Please return every line in the entries below with the word "wrist" in it.

## ENTRIES SUPPLIED
========================================================================
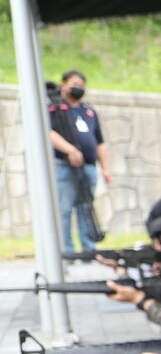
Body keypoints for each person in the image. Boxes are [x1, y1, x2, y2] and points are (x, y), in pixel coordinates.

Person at [48, 71, 111, 254]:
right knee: (65, 209)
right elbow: (49, 133)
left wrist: (105, 168)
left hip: (89, 167)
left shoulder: (88, 111)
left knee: (87, 207)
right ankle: (67, 249)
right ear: (64, 84)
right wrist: (70, 150)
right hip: (65, 166)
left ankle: (89, 248)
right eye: (74, 83)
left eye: (81, 85)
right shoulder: (56, 109)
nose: (78, 88)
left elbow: (100, 142)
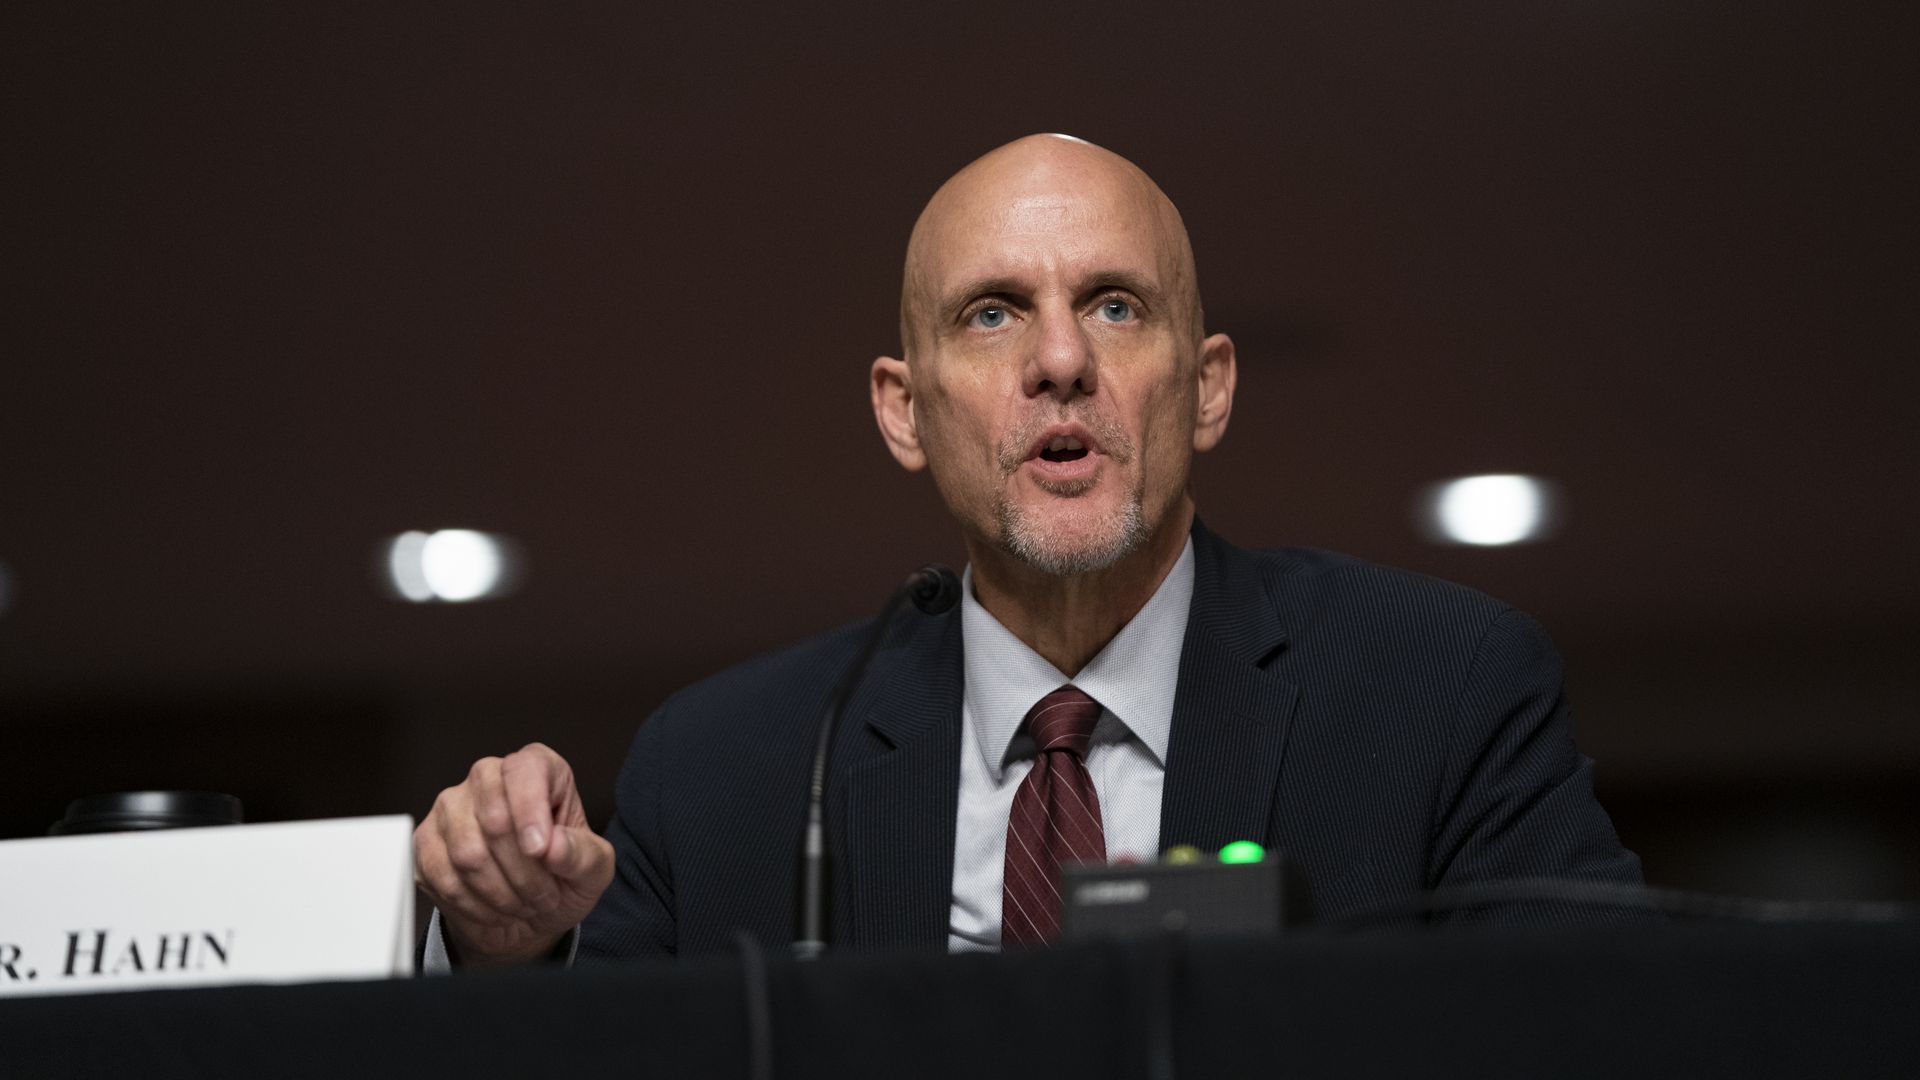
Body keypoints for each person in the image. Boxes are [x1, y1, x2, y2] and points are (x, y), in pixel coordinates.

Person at [413, 133, 1645, 966]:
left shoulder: (1442, 693)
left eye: (1115, 304)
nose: (1061, 360)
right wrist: (516, 949)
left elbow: (1606, 1031)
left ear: (1209, 387)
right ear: (905, 410)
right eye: (993, 313)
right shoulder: (724, 772)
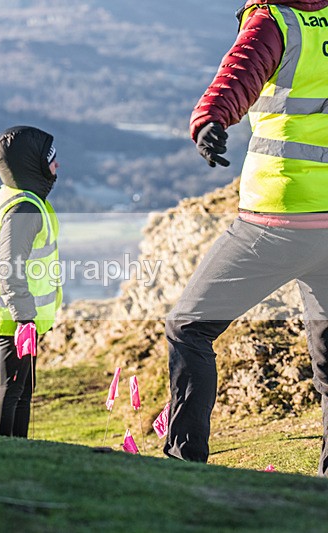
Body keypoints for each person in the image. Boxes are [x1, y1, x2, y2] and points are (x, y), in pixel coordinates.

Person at [165, 0, 328, 474]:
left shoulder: (276, 20)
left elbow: (240, 72)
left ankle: (183, 462)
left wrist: (209, 121)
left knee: (189, 327)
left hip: (279, 217)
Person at [0, 126, 62, 437]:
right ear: (32, 165)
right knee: (12, 389)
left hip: (18, 315)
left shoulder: (12, 197)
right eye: (50, 159)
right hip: (16, 317)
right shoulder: (23, 208)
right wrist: (24, 317)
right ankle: (2, 454)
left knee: (22, 388)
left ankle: (18, 450)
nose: (56, 165)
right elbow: (10, 267)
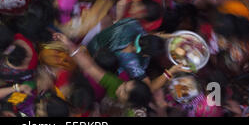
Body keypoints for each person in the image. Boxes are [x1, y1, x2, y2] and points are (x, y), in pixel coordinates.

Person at [53, 32, 190, 112]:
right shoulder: (116, 84)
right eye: (125, 85)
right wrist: (69, 45)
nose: (120, 87)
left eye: (124, 91)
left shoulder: (132, 113)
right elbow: (90, 67)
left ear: (131, 103)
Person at [86, 18, 165, 79]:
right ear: (146, 55)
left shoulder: (134, 23)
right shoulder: (131, 62)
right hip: (94, 60)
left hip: (92, 40)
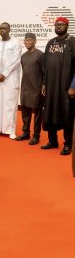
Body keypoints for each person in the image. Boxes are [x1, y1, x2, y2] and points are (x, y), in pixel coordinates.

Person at [41, 17, 75, 155]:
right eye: (57, 24)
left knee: (67, 115)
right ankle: (52, 140)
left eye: (62, 24)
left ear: (67, 26)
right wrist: (44, 83)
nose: (59, 26)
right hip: (50, 85)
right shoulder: (50, 43)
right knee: (49, 112)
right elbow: (45, 66)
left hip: (66, 86)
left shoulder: (72, 42)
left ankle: (68, 144)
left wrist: (73, 86)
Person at [0, 22, 22, 139]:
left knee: (10, 104)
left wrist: (5, 73)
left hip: (10, 78)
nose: (2, 30)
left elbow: (16, 60)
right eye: (1, 28)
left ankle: (10, 130)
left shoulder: (16, 42)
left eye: (5, 28)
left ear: (9, 30)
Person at [15, 33, 43, 145]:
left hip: (36, 88)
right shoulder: (23, 56)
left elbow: (45, 72)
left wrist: (43, 86)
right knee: (25, 111)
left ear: (35, 41)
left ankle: (36, 136)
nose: (27, 42)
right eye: (25, 40)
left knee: (37, 113)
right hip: (25, 88)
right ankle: (25, 133)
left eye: (30, 40)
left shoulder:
========================================================================
## COMPLETED EXERCISE
left wrist: (105, 168)
right wrist: (70, 150)
right wrist: (516, 949)
left wrist: (209, 121)
right wrist: (24, 317)
right wrist: (69, 45)
right wrist: (44, 83)
left wrist: (73, 86)
left wrist: (5, 73)
left wrist: (43, 86)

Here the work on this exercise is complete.